In a recent case, the United States District Court for the Northern District of Illinois held that a $2.3 million penalty assessed against a tax shelter promoter was not barred by the 3-year statute of limitation for assessing and collecting taxes under the Internal Revenue Code.
In the case Philip Groves v. United States of America, Groves was in the business of purchasing and selling Chinese investments. The government determined that Groves unlawfully promoted or failed to register transactions as tax shelters for the taxable years 2002, 2004 and 2005.
As a result, the IRS assessed a $2.3 million penalty against him under Internal Revenue Code §6700. In order to assess a penalty against the taxpayer under I.R.C. §6700, the government must prove that the taxpayer was involved in an abusive tax shelter and that the taxpayer made statements about the tax benefits investors would receive if they participated in the shelter which the taxpayer knew or had reason to know were false or fraudulent.

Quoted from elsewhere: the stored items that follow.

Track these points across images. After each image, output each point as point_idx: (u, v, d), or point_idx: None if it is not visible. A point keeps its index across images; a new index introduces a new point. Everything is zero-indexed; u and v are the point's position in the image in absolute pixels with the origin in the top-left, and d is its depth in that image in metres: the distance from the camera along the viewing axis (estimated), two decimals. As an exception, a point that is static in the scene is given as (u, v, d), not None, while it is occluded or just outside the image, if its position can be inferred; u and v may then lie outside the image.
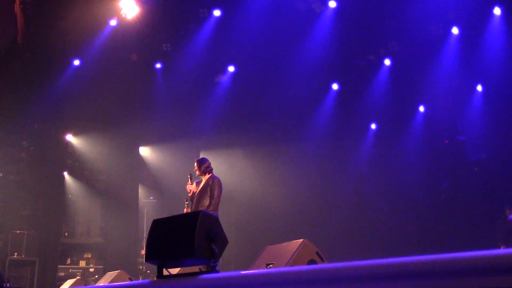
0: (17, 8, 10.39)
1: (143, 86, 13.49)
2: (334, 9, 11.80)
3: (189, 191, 7.20)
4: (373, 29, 12.01)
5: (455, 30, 12.04)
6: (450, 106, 13.11)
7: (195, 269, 3.97)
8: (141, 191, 14.77)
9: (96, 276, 12.23)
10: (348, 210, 13.62)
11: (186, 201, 7.15)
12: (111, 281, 6.84)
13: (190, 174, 7.22)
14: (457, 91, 12.84)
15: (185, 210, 7.09)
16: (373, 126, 14.67)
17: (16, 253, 11.70)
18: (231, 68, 13.44)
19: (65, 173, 13.60)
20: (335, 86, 14.06)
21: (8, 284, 6.34)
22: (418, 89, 13.34)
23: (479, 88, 12.96)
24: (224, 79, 13.68)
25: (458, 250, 1.82)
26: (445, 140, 13.49)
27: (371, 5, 11.51)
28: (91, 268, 12.93)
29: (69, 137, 13.61)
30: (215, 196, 6.92)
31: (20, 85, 12.23)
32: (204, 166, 7.19)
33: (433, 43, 12.19)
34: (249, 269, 4.27)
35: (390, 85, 13.31)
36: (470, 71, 12.43)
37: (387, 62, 13.17)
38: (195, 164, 7.26)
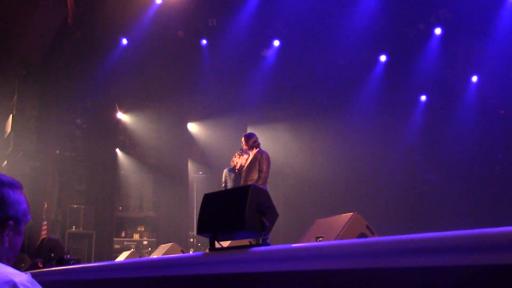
0: (67, -11, 10.64)
1: (190, 63, 13.61)
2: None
3: (235, 163, 7.30)
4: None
5: (511, -5, 11.47)
6: (505, 75, 12.55)
7: (246, 242, 4.04)
8: (190, 166, 15.04)
9: (150, 249, 12.64)
10: (398, 183, 13.41)
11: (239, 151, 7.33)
12: (165, 253, 7.04)
13: (241, 149, 7.31)
14: (513, 59, 12.29)
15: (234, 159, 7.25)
16: (423, 98, 14.29)
17: (74, 227, 12.27)
18: (276, 42, 13.34)
19: (117, 150, 14.01)
20: (383, 58, 13.72)
21: (68, 256, 6.65)
22: (471, 58, 12.83)
23: (537, 55, 12.36)
24: (270, 53, 13.61)
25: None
26: (501, 111, 12.98)
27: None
28: (145, 241, 13.38)
29: (120, 115, 13.96)
30: (264, 170, 6.99)
31: (72, 65, 12.59)
32: (251, 140, 7.25)
33: (487, 9, 11.64)
34: (299, 242, 4.31)
35: (441, 55, 12.85)
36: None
37: (437, 31, 12.67)
38: (243, 139, 7.33)
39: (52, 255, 6.22)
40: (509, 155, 12.91)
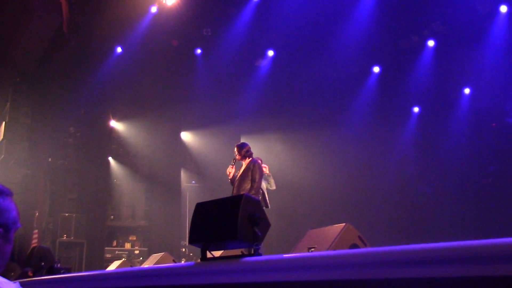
0: (62, -3, 10.65)
1: (184, 72, 13.64)
2: (375, -11, 11.56)
3: (228, 173, 7.29)
4: (416, 8, 11.69)
5: (503, 8, 11.57)
6: (498, 88, 12.64)
7: (237, 252, 4.03)
8: (183, 176, 15.02)
9: (141, 258, 12.57)
10: (391, 194, 13.43)
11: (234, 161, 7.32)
12: (156, 263, 7.01)
13: (234, 159, 7.31)
14: (505, 72, 12.37)
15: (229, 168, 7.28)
16: (415, 109, 14.36)
17: (65, 235, 12.17)
18: (270, 53, 13.39)
19: (110, 158, 13.96)
20: (376, 69, 13.81)
21: (58, 265, 6.59)
22: (464, 70, 12.91)
23: (529, 68, 12.47)
24: (264, 63, 13.66)
25: (504, 236, 1.79)
26: (492, 123, 13.05)
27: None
28: (136, 250, 13.30)
29: (113, 123, 13.94)
30: (257, 180, 6.99)
31: (66, 73, 12.58)
32: (244, 150, 7.26)
33: (480, 22, 11.75)
34: (291, 253, 4.30)
35: (434, 67, 12.94)
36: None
37: (430, 43, 12.78)
38: (235, 149, 7.33)
39: (43, 264, 6.16)
40: (501, 167, 12.97)
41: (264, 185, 7.51)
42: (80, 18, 11.58)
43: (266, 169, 7.65)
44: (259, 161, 7.44)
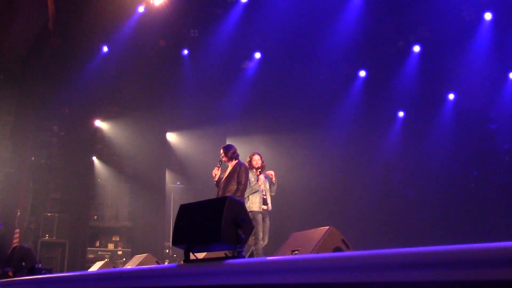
0: (48, -6, 10.54)
1: (170, 72, 13.58)
2: (363, -6, 11.63)
3: (214, 175, 7.26)
4: (402, 14, 11.78)
5: (488, 16, 11.72)
6: (481, 94, 12.80)
7: (221, 254, 4.01)
8: (168, 176, 14.95)
9: (124, 259, 12.48)
10: (375, 198, 13.51)
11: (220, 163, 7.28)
12: (139, 264, 6.97)
13: (221, 161, 7.27)
14: (489, 79, 12.53)
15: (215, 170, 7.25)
16: (400, 114, 14.48)
17: (47, 235, 12.03)
18: (257, 55, 13.41)
19: (94, 158, 13.85)
20: (362, 73, 13.90)
21: (39, 265, 6.51)
22: (448, 76, 13.06)
23: (512, 75, 12.65)
24: (251, 65, 13.66)
25: (487, 241, 1.80)
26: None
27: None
28: (119, 251, 13.19)
29: (98, 122, 13.83)
30: (242, 182, 6.97)
31: (51, 71, 12.46)
32: (230, 152, 7.25)
33: (465, 29, 11.89)
34: (275, 255, 4.30)
35: (419, 72, 13.06)
36: (503, 59, 12.11)
37: (416, 48, 12.91)
38: (222, 150, 7.31)
39: (23, 264, 6.09)
40: (484, 172, 13.12)
41: (267, 188, 7.60)
42: (66, 16, 11.47)
43: (272, 176, 7.77)
44: (257, 160, 7.51)
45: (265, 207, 7.41)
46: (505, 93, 12.73)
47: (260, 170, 7.51)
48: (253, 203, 7.28)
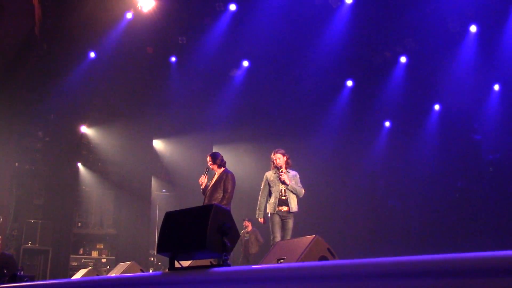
0: (34, 0, 10.47)
1: (157, 79, 13.55)
2: (350, 4, 11.72)
3: (200, 183, 7.21)
4: (389, 25, 11.92)
5: (473, 28, 11.89)
6: (466, 105, 12.96)
7: (206, 262, 3.99)
8: (154, 184, 14.86)
9: (108, 267, 12.34)
10: (360, 207, 13.56)
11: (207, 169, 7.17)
12: (123, 272, 6.89)
13: (208, 168, 7.21)
14: (474, 90, 12.70)
15: (202, 178, 7.11)
16: (387, 124, 14.58)
17: (30, 242, 11.86)
18: (245, 63, 13.44)
19: (79, 164, 13.72)
20: (349, 83, 13.98)
21: (21, 272, 6.42)
22: (434, 87, 13.21)
23: (496, 87, 12.81)
24: (238, 74, 13.68)
25: (470, 250, 1.81)
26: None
27: (388, 2, 11.41)
28: (103, 258, 13.06)
29: (84, 129, 13.72)
30: (229, 190, 6.94)
31: (36, 76, 12.34)
32: (218, 159, 7.21)
33: (451, 41, 12.06)
34: (260, 264, 4.28)
35: (405, 82, 13.19)
36: (487, 70, 12.28)
37: (403, 59, 13.05)
38: (209, 158, 7.25)
39: (5, 271, 6.00)
40: (468, 183, 13.25)
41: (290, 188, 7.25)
42: (53, 21, 11.40)
43: (283, 175, 7.26)
44: (278, 159, 7.25)
45: (284, 208, 7.05)
46: (489, 104, 12.90)
47: (281, 169, 7.18)
48: (268, 204, 7.17)
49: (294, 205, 7.11)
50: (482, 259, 1.67)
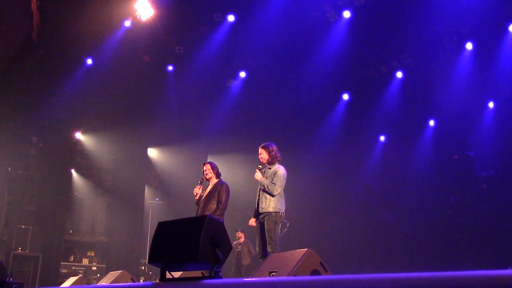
0: (33, 5, 10.49)
1: (154, 88, 13.55)
2: (348, 19, 11.80)
3: (195, 194, 7.17)
4: (386, 41, 12.00)
5: (469, 46, 11.98)
6: (461, 122, 13.03)
7: (198, 273, 3.96)
8: (147, 192, 14.80)
9: (98, 275, 12.23)
10: (354, 221, 13.54)
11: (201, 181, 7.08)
12: (113, 281, 6.83)
13: (202, 179, 7.17)
14: (469, 107, 12.77)
15: (196, 189, 7.01)
16: (382, 138, 14.62)
17: (20, 248, 11.74)
18: (242, 74, 13.47)
19: (73, 171, 13.66)
20: (345, 97, 14.03)
21: (10, 279, 6.34)
22: (429, 103, 13.28)
23: (491, 105, 12.89)
24: (235, 84, 13.70)
25: (463, 268, 1.80)
26: (455, 155, 13.38)
27: (385, 17, 11.49)
28: (94, 266, 12.96)
29: (78, 135, 13.68)
30: (223, 201, 6.90)
31: (32, 81, 12.32)
32: (216, 170, 7.21)
33: (446, 57, 12.15)
34: (252, 276, 4.26)
35: (401, 97, 13.26)
36: (483, 87, 12.37)
37: (399, 74, 13.12)
38: (209, 166, 7.19)
39: (-6, 277, 5.92)
40: (462, 199, 13.26)
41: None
42: (51, 27, 11.40)
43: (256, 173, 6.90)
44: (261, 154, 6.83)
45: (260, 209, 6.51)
46: (484, 121, 12.96)
47: (260, 165, 6.73)
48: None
49: (265, 204, 6.50)
50: (475, 278, 1.66)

Groves argued that the IRS could not collect the penalty assessed against him, arguing that the 3-year statute of limitation under I.R.C. §6501(a) barred any such action. Normally, the IRS has three years from the date a tax return is filed to make an assessment against a taxpayer, including the assessment of any penalties.
However, the assessment of a penalty under I.R.C. §6700 does not require the filing of a tax return. Instead, the penalty under I.R.C. §6700 arises from an individual who falsely touts a tax shelter’s benefits, not the filing of a tax return. The Court upheld the assessment of the penalty in the amount of $2.3 million against Groves.